▶ _About this exercise_
Would you write out, word for word, each line of the records below from the top through the one holding "always deliver excellent"?

(Saved data entries)
------------------------------------------------
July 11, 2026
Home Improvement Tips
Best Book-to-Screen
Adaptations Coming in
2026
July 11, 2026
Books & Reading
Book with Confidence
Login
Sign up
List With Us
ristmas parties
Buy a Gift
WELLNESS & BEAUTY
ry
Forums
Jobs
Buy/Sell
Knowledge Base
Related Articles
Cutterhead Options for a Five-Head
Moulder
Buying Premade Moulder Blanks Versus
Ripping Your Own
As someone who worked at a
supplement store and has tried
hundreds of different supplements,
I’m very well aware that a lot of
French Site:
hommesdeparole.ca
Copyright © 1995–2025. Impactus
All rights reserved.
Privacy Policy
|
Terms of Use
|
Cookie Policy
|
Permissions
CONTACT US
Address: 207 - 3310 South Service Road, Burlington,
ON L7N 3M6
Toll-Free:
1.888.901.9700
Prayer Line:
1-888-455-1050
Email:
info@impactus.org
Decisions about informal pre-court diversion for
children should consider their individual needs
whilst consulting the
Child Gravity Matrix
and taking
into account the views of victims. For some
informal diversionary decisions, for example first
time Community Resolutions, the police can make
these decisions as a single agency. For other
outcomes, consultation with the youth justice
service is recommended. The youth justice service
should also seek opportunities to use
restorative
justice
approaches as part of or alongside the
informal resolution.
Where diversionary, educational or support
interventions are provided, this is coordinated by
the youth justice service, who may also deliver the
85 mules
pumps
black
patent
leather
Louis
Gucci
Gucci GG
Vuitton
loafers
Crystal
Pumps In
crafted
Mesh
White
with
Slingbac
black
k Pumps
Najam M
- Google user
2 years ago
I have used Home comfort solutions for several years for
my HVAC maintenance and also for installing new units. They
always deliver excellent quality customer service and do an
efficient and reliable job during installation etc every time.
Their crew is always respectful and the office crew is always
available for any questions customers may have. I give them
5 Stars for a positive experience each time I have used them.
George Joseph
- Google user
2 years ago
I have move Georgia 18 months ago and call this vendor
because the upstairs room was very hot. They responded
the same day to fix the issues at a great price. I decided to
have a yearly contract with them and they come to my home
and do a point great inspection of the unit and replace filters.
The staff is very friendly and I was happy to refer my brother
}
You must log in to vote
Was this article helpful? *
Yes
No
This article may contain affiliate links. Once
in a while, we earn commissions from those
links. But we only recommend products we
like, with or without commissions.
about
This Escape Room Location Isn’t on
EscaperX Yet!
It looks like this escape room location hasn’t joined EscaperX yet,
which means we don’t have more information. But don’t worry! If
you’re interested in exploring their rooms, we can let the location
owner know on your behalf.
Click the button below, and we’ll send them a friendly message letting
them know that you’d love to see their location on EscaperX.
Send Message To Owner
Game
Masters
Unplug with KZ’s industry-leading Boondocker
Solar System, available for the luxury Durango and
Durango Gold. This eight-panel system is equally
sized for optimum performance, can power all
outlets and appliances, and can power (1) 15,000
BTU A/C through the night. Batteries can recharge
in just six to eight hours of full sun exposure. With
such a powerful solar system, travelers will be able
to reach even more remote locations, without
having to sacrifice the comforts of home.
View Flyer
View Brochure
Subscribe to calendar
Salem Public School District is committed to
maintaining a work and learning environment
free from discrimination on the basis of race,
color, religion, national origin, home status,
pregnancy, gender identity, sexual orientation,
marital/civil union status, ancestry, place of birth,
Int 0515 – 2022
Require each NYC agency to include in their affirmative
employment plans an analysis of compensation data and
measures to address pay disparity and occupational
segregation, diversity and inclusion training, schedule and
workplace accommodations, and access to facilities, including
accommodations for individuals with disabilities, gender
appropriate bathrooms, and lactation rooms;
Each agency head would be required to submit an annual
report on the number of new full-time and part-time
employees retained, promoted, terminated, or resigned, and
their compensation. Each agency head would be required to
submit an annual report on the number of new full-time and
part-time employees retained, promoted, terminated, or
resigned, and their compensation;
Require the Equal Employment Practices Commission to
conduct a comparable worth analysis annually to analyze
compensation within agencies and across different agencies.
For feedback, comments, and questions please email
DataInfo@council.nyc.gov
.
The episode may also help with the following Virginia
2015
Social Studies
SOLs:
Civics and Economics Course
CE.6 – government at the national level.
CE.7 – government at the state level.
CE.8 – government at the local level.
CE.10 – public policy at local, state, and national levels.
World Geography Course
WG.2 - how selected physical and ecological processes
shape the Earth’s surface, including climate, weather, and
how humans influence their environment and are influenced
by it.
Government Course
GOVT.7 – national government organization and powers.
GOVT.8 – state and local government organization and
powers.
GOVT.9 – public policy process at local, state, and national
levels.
------------------------------------------------
▶ _Written answer_
July 11, 2026
Home Improvement Tips
Best Book-to-Screen
Adaptations Coming in
2026
July 11, 2026
Books & Reading
Book with Confidence
Login
Sign up
List With Us
ristmas parties
Buy a Gift
WELLNESS & BEAUTY
ry
Forums
Jobs
Buy/Sell
Knowledge Base
Related Articles
Cutterhead Options for a Five-Head
Moulder
Buying Premade Moulder Blanks Versus
Ripping Your Own
As someone who worked at a
supplement store and has tried
hundreds of different supplements,
I’m very well aware that a lot of
French Site:
hommesdeparole.ca
Copyright © 1995–2025. Impactus
All rights reserved.
Privacy Policy
|
Terms of Use
|
Cookie Policy
|
Permissions
CONTACT US
Address: 207 - 3310 South Service Road, Burlington,
ON L7N 3M6
Toll-Free:
1.888.901.9700
Prayer Line:
1-888-455-1050
Email:
info@impactus.org
Decisions about informal pre-court diversion for
children should consider their individual needs
whilst consulting the
Child Gravity Matrix
and taking
into account the views of victims. For some
informal diversionary decisions, for example first
time Community Resolutions, the police can make
these decisions as a single agency. For other
outcomes, consultation with the youth justice
service is recommended. The youth justice service
should also seek opportunities to use
restorative
justice
approaches as part of or alongside the
informal resolution.
Where diversionary, educational or support
interventions are provided, this is coordinated by
the youth justice service, who may also deliver the
85 mules
pumps
black
patent
leather
Louis
Gucci
Gucci GG
Vuitton
loafers
Crystal
Pumps In
crafted
Mesh
White
with
Slingbac
black
k Pumps
Najam M
- Google user
2 years ago
I have used Home comfort solutions for several years for
my HVAC maintenance and also for installing new units. They
always deliver excellent quality customer service and do an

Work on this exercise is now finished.